Extracellular vesicles (EVs) have undergone a paradigm shift from being considered as ‘waste bags’ to being central mediators of cell-to-cell communication in homeostasis and several pathologies including cancer. EVs have been shown to contribute to several cancer hallmarks – metabolic reprogramming, extracellular matrix remodeling, angiogenesis, immune evasion, and metastasis. However, these functions are attributed to the collective population of EVs released by a specific cell type or a tumor model, leaving a significant gap in understanding of the intricate EV-specific biology associated with cancer progression, such as the specific contributions of different EV subpopulations and EV biogenesis mechanisms. In this research area, we will dissect EV-mediated tumor biology and its specific role in contributing to different cancer hallmarks. Our ongoing work explores EV-mediated tumor-immune crosstalk and its role in immune evasion and resistance to immunotherapy.

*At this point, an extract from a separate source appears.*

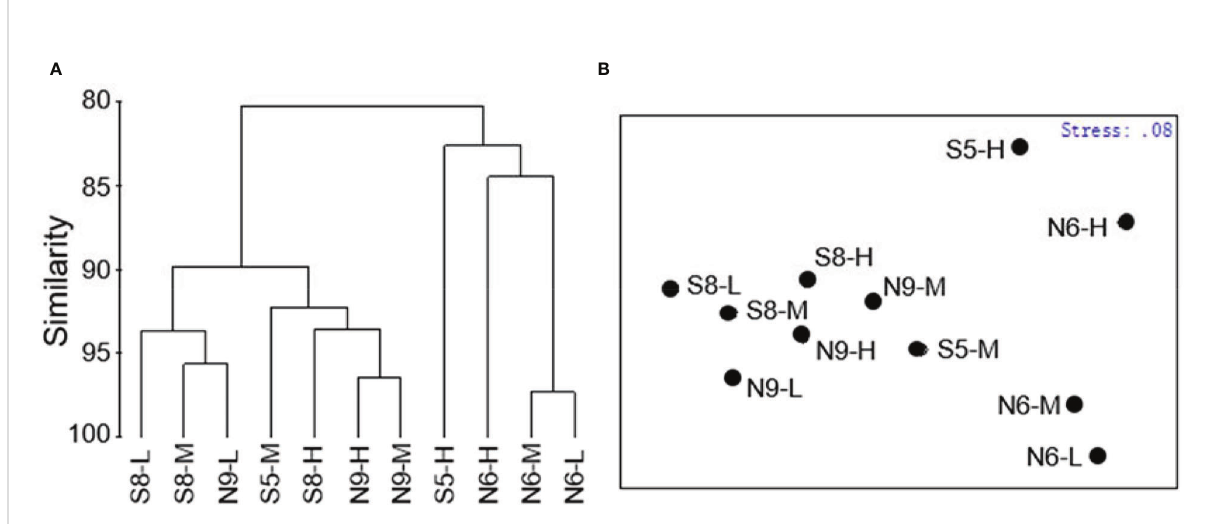
FIGURE 5 (A) Cluster and (B) non-metric multidimensional scaling (NMDS) ordinations of the macrobenthos functional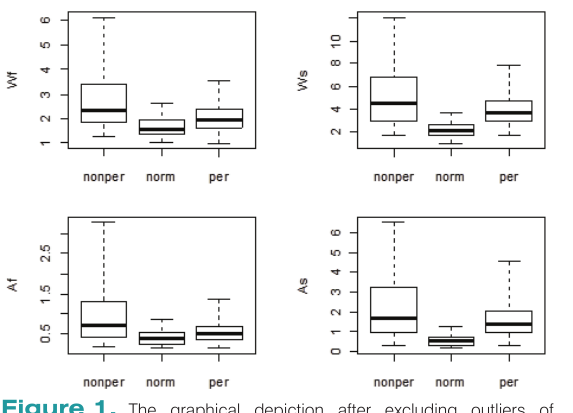
Figure 1. The graphical depiction after excluding outliers of parameters (Wf, Ws, Af, As) of the patient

Historically, RNA-based therapeutics have faced delivery and stability challenges, including vehicle-associated toxicity and endosomal entrapment. Our prior experience in microRNA-based targeted cancer therapy has tackled these challenges in a significant manner. We designed a first-in-class chemically modified anti-tumor miRNA (miR-34a) with >400-fold increased stability, developed a ligand-mediated vehicle-free approach for targeted delivery of modified miR-34a to tumors in vivo, leading to reduced dosing yet sustained anti-tumor effect, and included additional moieties in the therapeutic design to promote endosomal escape. While mRNA-based immunotherapies are currently under investigation, utilization of microRNAs or siRNAs as immunotherapeutics remains underexplored. This research area will utilize synthetic RNA biology, patient-derived xenograft models, and clinical studies in collaboration with physician scientists to develop a novel class of miRNA/siRNA-based immunotherapies or enhance existing immunotherapies in immune-cold tumors.

How coding and non-coding genome modulates the intrinsic biology of a cell has been extensively studied, however, its role in modulating a cell’s crosstalk with other cell types is a frontier that remains significantly understudied. Here, by using physiologically-relevant in vitro and in vivo models, including humanized mice, leveraging cutting-edge genome modulation and single-cell omics approaches that preserve the spatiotemporal information of the intercellular crosstalk, cell and molecular biology, immunology, and extracellular vesicle biology, we aim to develop a comprehensive understanding of the genetic basis of cell-to-cell communication in cancer.